A growing body of evidence suggests that opioid analgesics may provide pain relief to patients with postherpetic neuralgia. As a lipophobic opioid, morphine acts by rostral spread from the thoracolumbar epidural space to the cervical and intraventricular cerebrospinal fluid. It produces a potent analgesic effect when administered into the epidural space because it increases the concentration in both the cerebrospinal fluid and plasma. However, the use of the technique is controversial because of the incidence of undesirable side effects, particularly the risk of delayed respiratory depression [12]. Other side effects include pruritus, nausea, vomiting, and urinary retention. Nevertheless, Jain et al. [13] demonstrated that subanesthetic concentrations (0.0625%) and doses (3.2 mg/hr) of bupivacaine with morphine (0.0075%, 0.35 mg/hr) administered epidurally in continuous infusion provide superior postoperative analgesia without side effects in patients undergoing major thoracoabdominal surgery. The superior analgesia without side effects was also achieved in our cases with the use in our patients of 1.6 mg/hr of 0.08% bupivacaine accompanied by 0.2 mg/hr of 0.01% morphine and 0.8 mg/hr of 0.04% bupivacaine with 0.16 mg/hr of 0.008% morphine.
In contrast, only a few reports have used epidural morphine to manage zoster-associated pain. Wong et al. [14] reported the successful treatment of postherpetic neuralgia with the epidural administration of 10 mg of ketamine, 1 mg of morphine, and 6 ml of bupivacaine (0.1%), suggesting a synergistic effect from this combination. In a single-blind, placebo-controlled study to assess the effectiveness of epidural morphine in controlling pain in 11 patients with postherpetic neuralgia, Watt et al. [15] reported that only 2 patients obtained a > 50% reduction in pain. The investigators suggested that epidural morphine is more likely to produce side effects than pain relief when administered to patients with postherpetic neuralgia. Because no prospective, randomized, controlled clinical trials that demonstrate the effectiveness of long-term epidural morphine analgesia for zoster-associated pain are currently available, it is unclear whether epidural morphine controls zoster-associated pain. Nevertheless, epidural morphine appears to play a central role in managing acute phase pain and preventing postherpetic neuralgia without side effects for a lengthy duration in the 2 cases reported herein.
In summary, an epidural catheter with a subcutaneous injection port delivers opioids and local anesthetics effectively for a long duration without any complications in patients suffering from zoster-associated pain.

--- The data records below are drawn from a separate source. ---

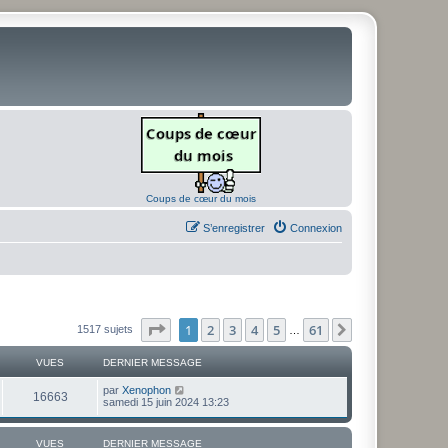
Coups de cœur du mois
S’enregistrer
Connexion
Page
1
sur
61
1
2
3
4
5
61
Suivante
1517 sujets
…
VUES
DERNIER MESSAGE
D
par
Xenophon
V
16663
e
samedi 15 juin 2024 13:23
r
u
n
i
VUES
DERNIER MESSAGE
e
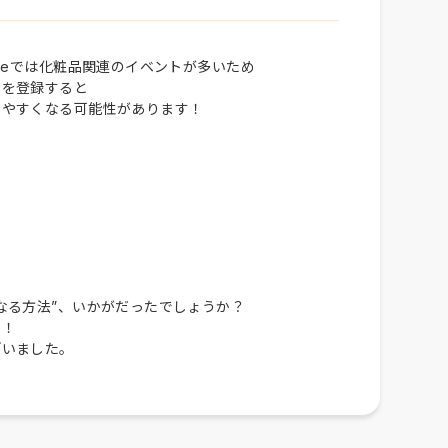
reでは化粧品関連のイベントが多いため
トを登録すると
しやすくなる可能性があります！
なる方法”、いかがだったでしょうか？
す！
ざいました。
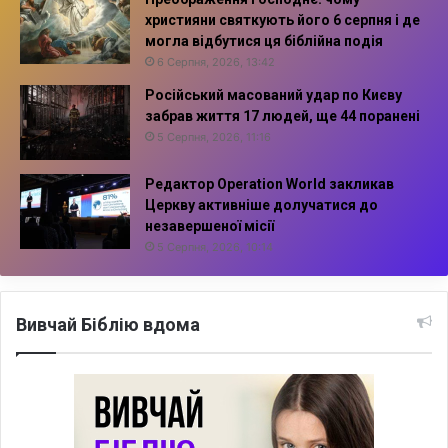
християни святкують його 6 серпня і де
могла відбутися ця біблійна подія
6 Серпня, 2026, 13:42
Російський масований удар по Києву
забрав життя 17 людей, ще 44 поранені
5 Серпня, 2026, 11:16
Редактор Operation World закликав
Церкву активніше долучатися до
незавершеної місії
5 Серпня, 2026, 10:14
Вивчай Біблію вдома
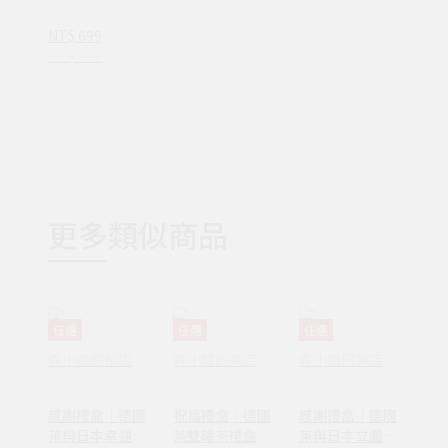
NT$ 699
NT$ 822
更多類似商品
任選
任選
任選
森小姐的茶店
森小姐的茶店
森小姐的茶店
感謝禮盒｜德國
祝福禮盒｜德國
感謝禮盒｜德國
茶與日本幸運草
茶雙罐茶禮盒
茶與日本立體貓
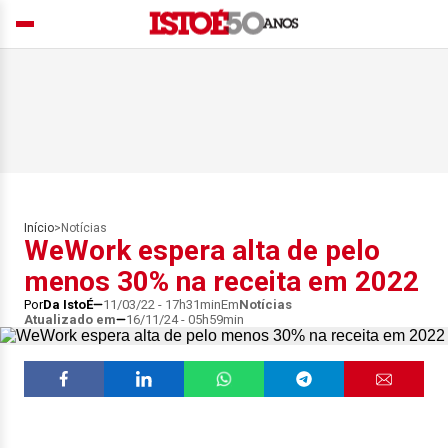
Início
>
Notícias
WeWork espera alta de pelo
menos 30% na receita em 2022
Por
Da IstoÉ
11/03/22 - 17h31min
Em
Notícias
Atualizado em
16/11/24 - 05h59min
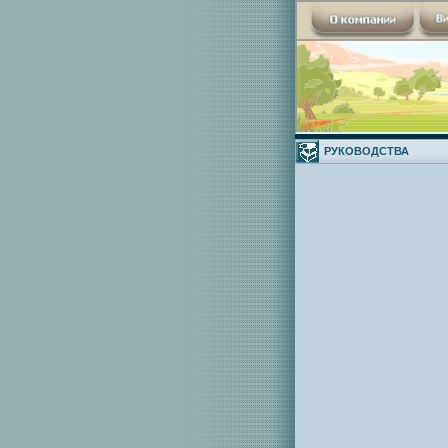
РУКОВОДСТВА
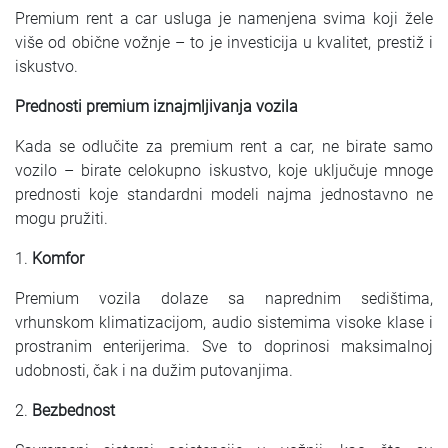
Premium rent a car usluga je namenjena svima koji žele
više od obične vožnje – to je investicija u kvalitet, prestiž i
iskustvo.
Prednosti premium iznajmljivanja vozila
Kada se odlučite za premium rent a car, ne birate samo
vozilo – birate celokupno iskustvo, koje uključuje mnoge
prednosti koje standardni modeli najma jednostavno ne
mogu pružiti.
1.
Komfor
Premium vozila dolaze sa naprednim sedištima,
vrhunskom klimatizacijom, audio sistemima visoke klase i
prostranim enterijerima. Sve to doprinosi maksimalnoj
udobnosti, čak i na dužim putovanjima.
2.
Bezbednost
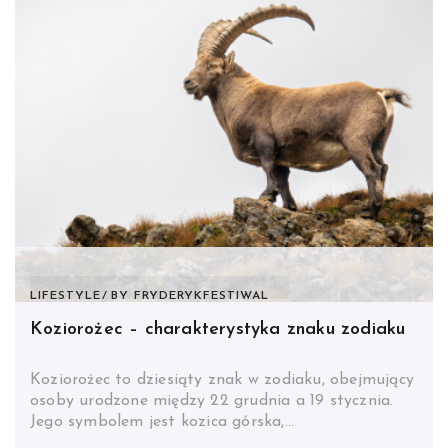
LIFESTYLE
BY
FRYDERYKFESTIWAL
Koziorożec – charakterystyka znaku zodiaku
Koziorożec to dziesiąty znak w zodiaku, obejmujący
osoby urodzone między 22 grudnia a 19 stycznia.
Jego symbolem jest kozica górska,…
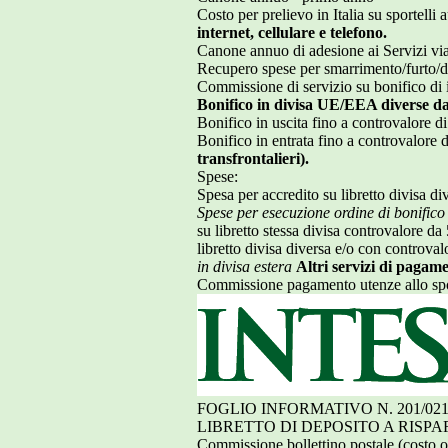
Costo per prelievo in Italia su sportell
internet, cellulare e telefono.
Canone annuo di adesione ai Servizi via 
Recupero spese per smarrimento/furt
Commissione di servizio su bonifico di
Bonifico in divisa UE/EEA diverse da
Bonifico in uscita fino a controvalore d
Bonifico in entrata fino a controvalore
transfrontalieri).
Spese:
Spesa per accredito su libretto divisa d
Spese per esecuzione ordine di bonifico
su libretto stessa divisa controvalore d
libretto divisa diversa e/o con controva
in divisa estera
Altri servizi di pagam
Commissione pagamento utenze allo spo
FOGLIO INFORMATIVO N. 201/021
LIBRETTO DI DEPOSITO A RISPA
Commissione bollettino postale (costo ol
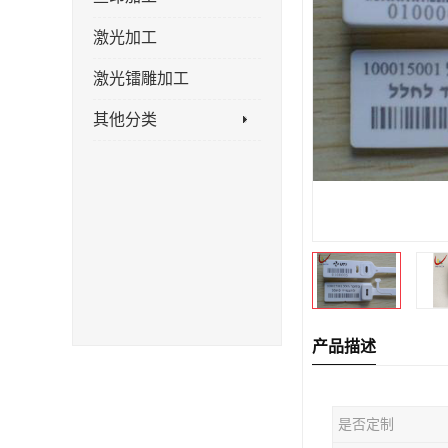
激光加工
激光镭雕加工
其他分类
产品描述
是否定制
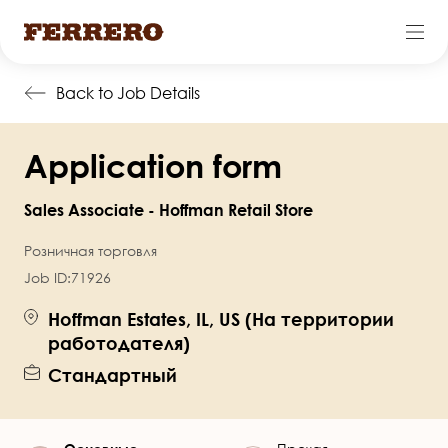
Перейти
Back to Job Details
к
основному
Application form
содержанию
Sales Associate - Hoffman Retail Store
Розничная торговля
Job ID:
71926
Hoffman Estates, IL, US (На территории
работодателя)
Стандартный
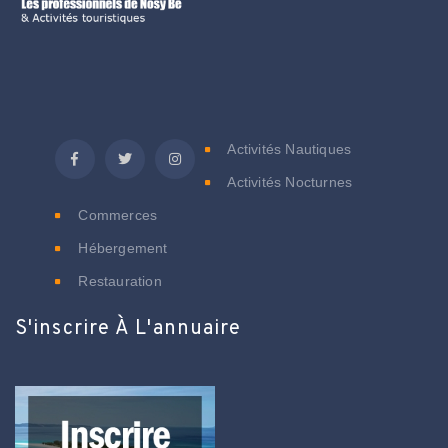
C
Activités Nautiques
Activités Nocturnes
Commerces
Hébergement
Restauration
S'inscrire À L'annuaire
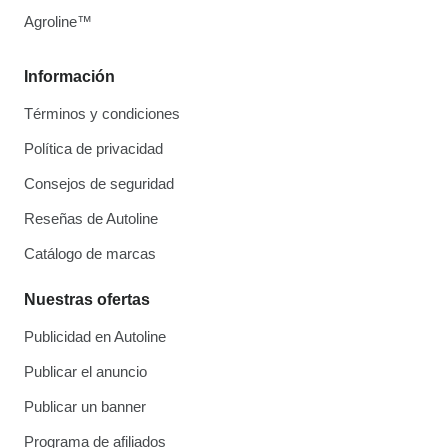
Agroline™
Información
Términos y condiciones
Política de privacidad
Consejos de seguridad
Reseñas de Autoline
Catálogo de marcas
Nuestras ofertas
Publicidad en Autoline
Publicar el anuncio
Publicar un banner
Programa de afiliados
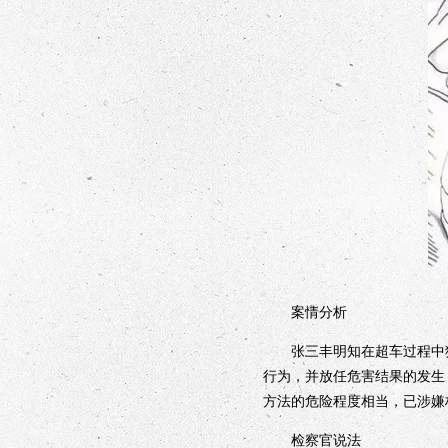
案情分析
张三丰明知在超车过程中猛打
行为，并放任危害结果的发生
方法的危险程度相当，已涉嫌
检察官说法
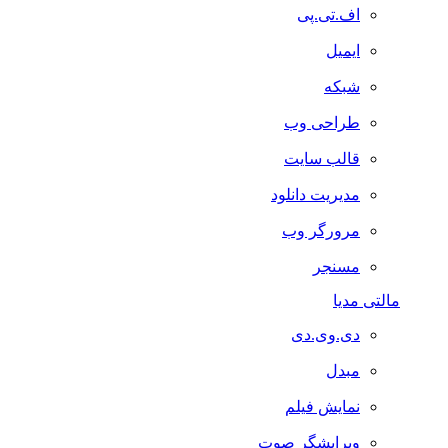
اف.تی.پی
ایمیل
شبکه
طراحی وب
قالب سایت
مدیریت دانلود
مرورگر وب
مسنجر
مالتی مدیا
دی.وی.دی
مبدل
نمایش فیلم
ویرایشگر صوت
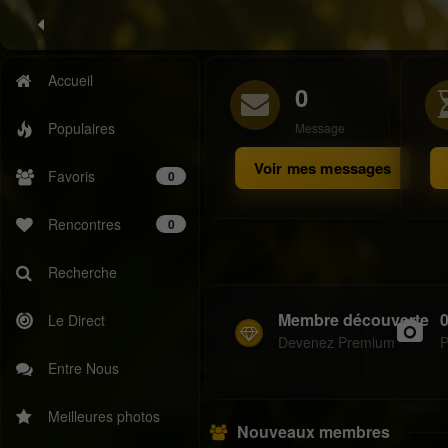
Accueil
0
Populaires
Message
Voir mes messages
Favoris
0
Rencontres
0
Recherche
Membre découverte
Le Direct
Devenez Premium
P
Entre Nous
Meilleures photos
Nouveaux membres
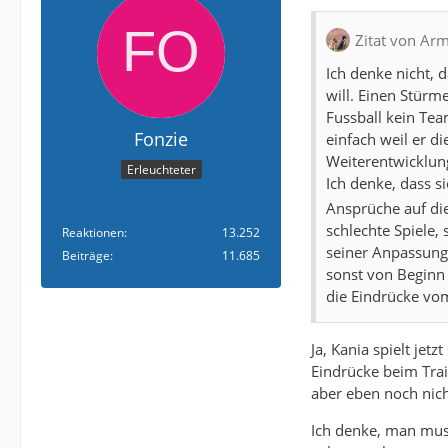
Zitat von Arm
Ich denke nicht, 
will. Einen Stürm
Fussball kein Tea
Fonzie
einfach weil er di
Weiterentwicklung
Erleuchteter
Ich denke, dass si
Ansprüche auf die
schlechte Spiele,
Reaktionen
13.252
seiner Anpassung 
Beiträge
11.685
sonst von Beginn 
die Eindrücke vom
Ja, Kania spielt jet
Eindrücke beim Trai
aber eben noch nicht
Ich denke, man muss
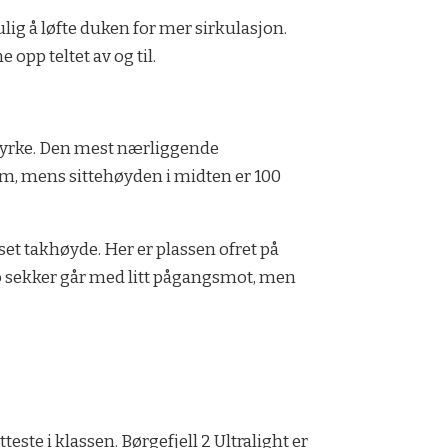
lig å løfte duken for mer sirkulasjon.
pp teltet av og til.
testyrke. Den mest nærliggende
5 cm, mens sittehøyden i midten er 100
set takhøyde. Her er plassen ofret på
. To sekker går med litt pågangsmot, men
este i klassen. Børgefjell 2 Ultralight er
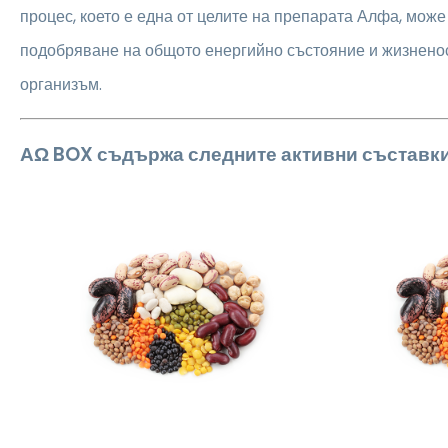
процес, което е една от целите на препарата Алфа, може
подобряване на общото енергийно състояние и жизненос
организъм.
ΑΩ BOX съдържа следните активни съставк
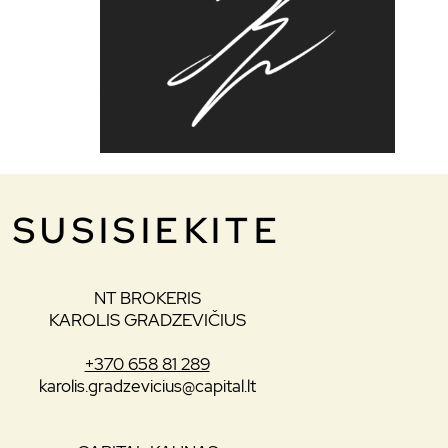
SUSISIEKITE
NT BROKERIS
KAROLIS GRADZEVIČIUS
+370 658 81 289
karolis.gradzevicius@capital.lt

However, the safety and efficacy of the long-term epidural administration of opioids and local anesthetics through an epidural catheter with a subcutaneous port in herpes zoster patients has not been established. Furthermore, the indications for using this therapy are not clear. Therefore, further studies are warranted to verify the effectiveness of epidural catheters with subcutaneous injection ports and to evaluate the effects of the long-term use of epidural opioids and local anesthetics in herpes zoster patients.